– Dígame, señorita Mary…

– Mi madre ha fallecido, señora Jenkins. Tenga usted la amabilidad de llamar al doctor Callum… El señor Jenkins puede coger el poni y el tílburi. Dígale al joven Jenkins que ensille el caballo ruano, que disponga sus cosas y que esté preparado para ir a Pemberley en cuanto yo haya escrito una nota. Que coja cinco guineas de su bote para el viaje, porque tiene que hacerlo todo aprisa.
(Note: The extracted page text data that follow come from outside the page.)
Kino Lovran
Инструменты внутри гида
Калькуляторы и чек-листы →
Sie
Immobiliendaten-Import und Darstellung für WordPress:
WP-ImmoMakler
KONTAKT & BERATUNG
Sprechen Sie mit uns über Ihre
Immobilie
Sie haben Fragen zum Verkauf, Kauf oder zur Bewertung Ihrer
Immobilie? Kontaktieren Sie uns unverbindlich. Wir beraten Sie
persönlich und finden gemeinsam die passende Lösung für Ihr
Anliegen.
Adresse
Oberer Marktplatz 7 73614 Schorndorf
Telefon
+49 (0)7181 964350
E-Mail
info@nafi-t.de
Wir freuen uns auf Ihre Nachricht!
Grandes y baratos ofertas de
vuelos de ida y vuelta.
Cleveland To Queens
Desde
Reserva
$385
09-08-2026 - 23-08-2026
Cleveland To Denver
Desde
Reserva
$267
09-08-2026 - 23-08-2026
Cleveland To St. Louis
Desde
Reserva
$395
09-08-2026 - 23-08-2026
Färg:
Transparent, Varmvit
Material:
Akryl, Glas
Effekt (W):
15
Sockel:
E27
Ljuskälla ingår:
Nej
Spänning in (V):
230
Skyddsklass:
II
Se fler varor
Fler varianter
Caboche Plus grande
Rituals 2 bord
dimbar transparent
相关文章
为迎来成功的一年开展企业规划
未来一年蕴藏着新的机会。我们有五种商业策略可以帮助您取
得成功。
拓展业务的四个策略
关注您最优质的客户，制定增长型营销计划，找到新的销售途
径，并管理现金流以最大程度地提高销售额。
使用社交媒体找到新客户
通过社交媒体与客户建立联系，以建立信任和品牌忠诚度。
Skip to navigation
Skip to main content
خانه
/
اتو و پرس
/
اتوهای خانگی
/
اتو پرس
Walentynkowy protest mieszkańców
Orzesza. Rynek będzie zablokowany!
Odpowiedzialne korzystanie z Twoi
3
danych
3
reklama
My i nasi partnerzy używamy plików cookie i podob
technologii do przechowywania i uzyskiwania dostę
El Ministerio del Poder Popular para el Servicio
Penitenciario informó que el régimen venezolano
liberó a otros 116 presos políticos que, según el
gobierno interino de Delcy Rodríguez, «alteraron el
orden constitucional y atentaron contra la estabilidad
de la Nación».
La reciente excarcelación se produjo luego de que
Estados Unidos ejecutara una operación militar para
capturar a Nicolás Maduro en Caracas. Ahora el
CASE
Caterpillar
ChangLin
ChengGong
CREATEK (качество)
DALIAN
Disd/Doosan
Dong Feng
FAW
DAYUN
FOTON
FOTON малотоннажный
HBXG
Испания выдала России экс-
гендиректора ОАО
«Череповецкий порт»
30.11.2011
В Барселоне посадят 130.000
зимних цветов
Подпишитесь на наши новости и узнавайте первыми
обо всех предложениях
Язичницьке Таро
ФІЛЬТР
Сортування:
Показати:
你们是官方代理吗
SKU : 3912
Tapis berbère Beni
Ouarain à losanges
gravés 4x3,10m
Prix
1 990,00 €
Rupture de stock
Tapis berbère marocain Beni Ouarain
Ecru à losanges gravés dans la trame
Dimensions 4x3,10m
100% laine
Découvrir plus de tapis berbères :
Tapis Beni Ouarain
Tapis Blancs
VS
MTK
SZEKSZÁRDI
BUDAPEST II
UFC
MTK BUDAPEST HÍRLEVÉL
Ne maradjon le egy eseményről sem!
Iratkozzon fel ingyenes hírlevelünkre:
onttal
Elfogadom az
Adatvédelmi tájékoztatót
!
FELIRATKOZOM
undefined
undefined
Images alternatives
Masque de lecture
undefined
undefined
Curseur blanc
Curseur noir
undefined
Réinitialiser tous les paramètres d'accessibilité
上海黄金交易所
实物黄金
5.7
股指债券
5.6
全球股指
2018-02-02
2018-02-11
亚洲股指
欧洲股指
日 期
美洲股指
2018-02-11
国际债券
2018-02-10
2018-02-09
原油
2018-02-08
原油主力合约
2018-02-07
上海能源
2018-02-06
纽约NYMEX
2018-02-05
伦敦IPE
Buenas posadas, y que alquile buenos caballos cuando el ruano ya no pueda más.

La voz de Mary mantenía su compostura habitual; ni se le había quebrado ni se percibía ningún dolor que traicionara sus sentimientos. «Durante cerca de diecisiete años», pensó la señora Jenkins, «esta pobre mujer ha atendido todos los caprichos y todas las desgracias de su madre, todos sus lamentos y sus quejas… cuando, bueno, no era para dar saltos de alegría, ni para que la felicitaran, ni por gusto. A decir verdad, la pobre conseguía disipar con mucha habilidad la amenaza de un ataque de histeria, convenciendo a la señora Bennet para que estuviera de buen humor con unas maneras tan enérgicas y tan poco sentimentales como las que utilizaría una buena institutriz para educar a un niño rebelde». Pero ahora ya todo había concluido. Todo había acabado.

– Le ruego que me perdone, señorita Mary, pero Jenkins… ¿encontrará al señor Darcy en casa?

– Sí. Según la señora Darcy, ahora no hay sesiones en el Parlamento. Por favor, tráigame el pañuelo de seda rosa de mamá; le cubriré el rostro.

El ama de llaves hizo una leve reverencia de cortesía y salió, víctima de un sinfín de dudas, temores y aprensiones. ¿Qué sería de todos ellos ahora, desde su padre a los jóvenes Jem y Dora?